Million-dollar bond as US school shooter parents plead not guilty
WASHINGTON (AFP) – The parents of a 15-year-old who shot dead four students at a US high school with a gun bought by his father pleaded not guilty to involuntary manslaughter on Saturday (Dec 4), as a Michigan judge set a combined million-dollar bond for their release.
James and Jennifer Crumbley, the parents of shooting suspect Ethan Crumbley, were arrested overnight after police tracked them down in an industrial building in Detroit – 65km from the shooting in Oxford.
The pair were considered fugitives – having reportedly withdrawn US$4,000 (S$5,000) in cash and switched off their phones – although the Crumbleys’ lawyers told the court their clients “were absolutely going to turn themselves in.”
At their arraignment Judge Julie Nicholson set bond at US$500,000 for each of the pair, calling the charges “very, very serious” and saying “the court does have some concern about the flight risk.”
Four students, aged 14 to 17, were killed in the Tuesday shooting at Oxford High School north of Detroit and six more were wounded, along with a teacher.
The couple’s son Ethan has been charged as an adult with state murder and terror charges, while his parents each face four counts of involuntary manslaughter – each carrying a sentence of up to 15 years in jail.

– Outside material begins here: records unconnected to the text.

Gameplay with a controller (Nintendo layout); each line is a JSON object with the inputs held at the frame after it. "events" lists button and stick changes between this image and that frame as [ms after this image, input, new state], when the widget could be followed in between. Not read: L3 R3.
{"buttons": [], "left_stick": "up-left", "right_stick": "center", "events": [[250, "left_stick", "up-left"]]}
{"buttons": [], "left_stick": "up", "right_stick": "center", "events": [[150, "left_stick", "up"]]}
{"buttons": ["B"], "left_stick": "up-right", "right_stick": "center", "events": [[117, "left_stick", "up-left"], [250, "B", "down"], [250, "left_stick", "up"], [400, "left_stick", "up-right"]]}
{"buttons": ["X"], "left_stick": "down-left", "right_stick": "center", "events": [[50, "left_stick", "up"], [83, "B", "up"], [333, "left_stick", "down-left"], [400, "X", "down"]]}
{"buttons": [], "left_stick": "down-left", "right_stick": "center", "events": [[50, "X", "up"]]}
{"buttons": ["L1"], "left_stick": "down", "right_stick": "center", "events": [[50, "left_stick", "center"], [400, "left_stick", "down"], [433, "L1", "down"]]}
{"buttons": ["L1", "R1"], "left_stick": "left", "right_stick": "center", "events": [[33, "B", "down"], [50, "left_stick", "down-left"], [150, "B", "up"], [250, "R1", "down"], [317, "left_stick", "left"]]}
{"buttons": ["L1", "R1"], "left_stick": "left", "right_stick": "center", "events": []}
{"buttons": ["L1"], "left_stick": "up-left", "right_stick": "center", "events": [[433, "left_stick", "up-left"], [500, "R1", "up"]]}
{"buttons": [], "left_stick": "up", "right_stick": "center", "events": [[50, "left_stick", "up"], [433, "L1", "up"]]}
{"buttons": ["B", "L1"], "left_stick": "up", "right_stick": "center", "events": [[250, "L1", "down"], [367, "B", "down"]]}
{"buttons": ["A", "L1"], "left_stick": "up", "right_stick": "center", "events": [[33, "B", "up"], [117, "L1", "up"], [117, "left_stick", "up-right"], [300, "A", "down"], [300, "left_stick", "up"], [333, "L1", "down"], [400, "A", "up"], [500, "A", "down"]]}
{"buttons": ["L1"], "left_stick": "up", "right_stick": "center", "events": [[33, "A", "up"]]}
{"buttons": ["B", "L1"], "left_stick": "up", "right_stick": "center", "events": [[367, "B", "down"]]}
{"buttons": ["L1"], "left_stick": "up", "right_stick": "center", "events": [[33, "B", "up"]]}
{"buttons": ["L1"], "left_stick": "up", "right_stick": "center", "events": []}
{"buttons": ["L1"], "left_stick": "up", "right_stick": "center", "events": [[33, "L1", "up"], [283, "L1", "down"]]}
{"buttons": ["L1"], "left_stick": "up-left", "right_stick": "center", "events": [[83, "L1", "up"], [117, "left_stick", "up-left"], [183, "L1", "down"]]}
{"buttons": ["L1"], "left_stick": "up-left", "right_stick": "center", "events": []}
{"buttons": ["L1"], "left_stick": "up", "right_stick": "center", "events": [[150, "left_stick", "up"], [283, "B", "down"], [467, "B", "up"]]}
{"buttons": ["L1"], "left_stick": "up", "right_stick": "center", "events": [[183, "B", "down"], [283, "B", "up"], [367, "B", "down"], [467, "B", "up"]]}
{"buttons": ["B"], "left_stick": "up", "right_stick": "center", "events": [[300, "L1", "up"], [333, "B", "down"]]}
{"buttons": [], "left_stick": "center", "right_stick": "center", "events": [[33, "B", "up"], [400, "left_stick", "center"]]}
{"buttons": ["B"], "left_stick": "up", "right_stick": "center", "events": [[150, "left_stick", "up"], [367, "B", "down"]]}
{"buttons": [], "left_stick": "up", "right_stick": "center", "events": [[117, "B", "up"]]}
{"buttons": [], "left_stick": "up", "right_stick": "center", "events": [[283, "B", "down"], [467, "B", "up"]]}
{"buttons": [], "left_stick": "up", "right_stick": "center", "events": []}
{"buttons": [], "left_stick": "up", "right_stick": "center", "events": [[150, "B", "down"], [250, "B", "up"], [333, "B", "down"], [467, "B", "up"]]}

In announcing charges against the boy’s parents on Friday, Oakland County prosecutor Karen McDonald said the rare move was intended to “send the message” that gun owners have a responsibility.
The Crumbleys are accused not only of supplying their son with a weapon, but of ignoring escalating warnings that he appeared to be on the brink of violence – including on the day of the shooting.
Four days before the tragedy, James Crumbley bought the 9mm Sig Sauer semi-automatic handgun for his son, McDonald told the judge at Saturday’s hearing.
His wife took their son to a shooting range the following day, posting on social media that she had bought a gun for her “baby” for Christmas, the prosecutor said.
“Instead of disclosing to the school that he had full access to this weapon, they chose not to,” she said.
“They chose not to tell anybody that he might be dangerous, when it was clear, and they had every likelihood, that he was.”
While school shootings carried out by teens have become a sadly familiar part of life in the United States, it is highly unusual for parents to face charges.
Ethan was with his father at the time of the purchase at a local firearms store and the teen posted a picture of the gun on his Instagram account, writing “just got my new beauty today” along with a heart emoji.
But the Crumbleys’ lawyer Shannon Smith told the judge it was “absolutely not true” that Ethan Crumbley had free access to a gun.
“Our clients are going to fight these charges,” Smith said.
“Our clients are just as devastated as everyone else.”
According to police, Ethan Crumbley recorded a video on his cell phone the night before the attack saying he was planning a shooting at the school the next day, but it was not posted online.
That same day, a teacher observed Ethan Crumbley searching for ammunition on his cell phone during class.
His mother was contacted by the school but did not respond.
McDonald said Jennifer Crumbley did exchange a text message with her son that day, writing: “lol I’m not mad at you. You have to learn not to get caught.”
‘Don’t do it’
The Crumbleys were summoned to the school on the day of the shooting after a teacher was “alarmed” by a note she found on Ethan’s desk, McDonald said.
The parents were shown the drawing and advised they needed to get the boy into counselling within 48 hours.
McDonald said they resisted taking their son home and he returned to class.
He later entered a bathroom, emerged with the gun, which he had concealed in his backpack, and opened fire.
Ethan Crumbley fired at least 30 rounds, reloading as fellow students fled.
McDonald said Jennifer Crumbley, when she heard about the shooting, had texted her son, saying: “Ethan don’t do it.”
And James Crumbley called the emergency line 911 to report that a gun was missing from his house and that he believed his son may be the shooter, McDonald said.